Repeat the lines below word for word, starting at the first one and ending at the line that contains "de la Festa", with both ends included.

### Records for this task

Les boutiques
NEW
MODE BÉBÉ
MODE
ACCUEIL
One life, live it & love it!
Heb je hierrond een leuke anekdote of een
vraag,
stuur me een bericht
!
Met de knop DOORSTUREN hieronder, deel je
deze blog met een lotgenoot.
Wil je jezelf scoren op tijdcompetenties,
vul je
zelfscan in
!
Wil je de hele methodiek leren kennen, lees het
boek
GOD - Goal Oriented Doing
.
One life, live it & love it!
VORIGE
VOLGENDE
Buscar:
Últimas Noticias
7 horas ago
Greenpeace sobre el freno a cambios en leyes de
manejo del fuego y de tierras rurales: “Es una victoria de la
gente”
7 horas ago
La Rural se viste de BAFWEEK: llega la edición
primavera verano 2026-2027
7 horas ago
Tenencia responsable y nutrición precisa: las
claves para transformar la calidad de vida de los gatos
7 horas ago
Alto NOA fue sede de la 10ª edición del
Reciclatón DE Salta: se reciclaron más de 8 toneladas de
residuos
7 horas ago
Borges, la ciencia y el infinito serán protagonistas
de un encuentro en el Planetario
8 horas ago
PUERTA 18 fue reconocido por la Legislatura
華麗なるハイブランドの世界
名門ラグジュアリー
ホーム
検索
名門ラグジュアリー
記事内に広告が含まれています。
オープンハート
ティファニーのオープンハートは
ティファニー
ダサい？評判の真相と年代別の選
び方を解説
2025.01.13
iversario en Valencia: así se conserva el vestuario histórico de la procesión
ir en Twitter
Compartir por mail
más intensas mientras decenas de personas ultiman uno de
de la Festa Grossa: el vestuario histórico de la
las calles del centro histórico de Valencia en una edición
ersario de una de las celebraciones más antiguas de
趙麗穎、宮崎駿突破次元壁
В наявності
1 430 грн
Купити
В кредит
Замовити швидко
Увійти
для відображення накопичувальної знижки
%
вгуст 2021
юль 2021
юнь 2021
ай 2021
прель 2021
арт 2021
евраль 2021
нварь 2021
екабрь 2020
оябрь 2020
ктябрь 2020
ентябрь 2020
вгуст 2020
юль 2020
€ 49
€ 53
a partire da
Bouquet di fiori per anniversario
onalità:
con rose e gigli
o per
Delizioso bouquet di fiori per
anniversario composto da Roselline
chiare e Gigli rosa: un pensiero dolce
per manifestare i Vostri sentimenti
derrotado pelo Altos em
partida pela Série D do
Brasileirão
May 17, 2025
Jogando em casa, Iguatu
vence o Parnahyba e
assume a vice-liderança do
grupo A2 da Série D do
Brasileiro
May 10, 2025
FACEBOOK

######

_Written answer_.
Les boutiques
NEW
MODE BÉBÉ
MODE
ACCUEIL
One life, live it & love it!
Heb je hierrond een leuke anekdote of een
vraag,
stuur me een bericht
!
Met de knop DOORSTUREN hieronder, deel je
deze blog met een lotgenoot.
Wil je jezelf scoren op tijdcompetenties,
vul je
zelfscan in
!
Wil je de hele methodiek leren kennen, lees het
boek
GOD - Goal Oriented Doing
.
One life, live it & love it!
VORIGE
VOLGENDE
Buscar:
Últimas Noticias
7 horas ago
Greenpeace sobre el freno a cambios en leyes de
manejo del fuego y de tierras rurales: “Es una victoria de la
gente”
7 horas ago
La Rural se viste de BAFWEEK: llega la edición
primavera verano 2026-2027
7 horas ago
Tenencia responsable y nutrición precisa: las
claves para transformar la calidad de vida de los gatos
7 horas ago
Alto NOA fue sede de la 10ª edición del
Reciclatón DE Salta: se reciclaron más de 8 toneladas de
residuos
7 horas ago
Borges, la ciencia y el infinito serán protagonistas
de un encuentro en el Planetario
8 horas ago
PUERTA 18 fue reconocido por la Legislatura
華麗なるハイブランドの世界
名門ラグジュアリー
ホーム
検索
名門ラグジュアリー
記事内に広告が含まれています。
オープンハート
ティファニーのオープンハートは
ティファニー
ダサい？評判の真相と年代別の選
び方を解説
2025.01.13
iversario en Valencia: así se conserva el vestuario histórico de la procesión
ir en Twitter
Compartir por mail
más intensas mientras decenas de personas ultiman uno de
de la Festa Grossa: el vestuario histórico de la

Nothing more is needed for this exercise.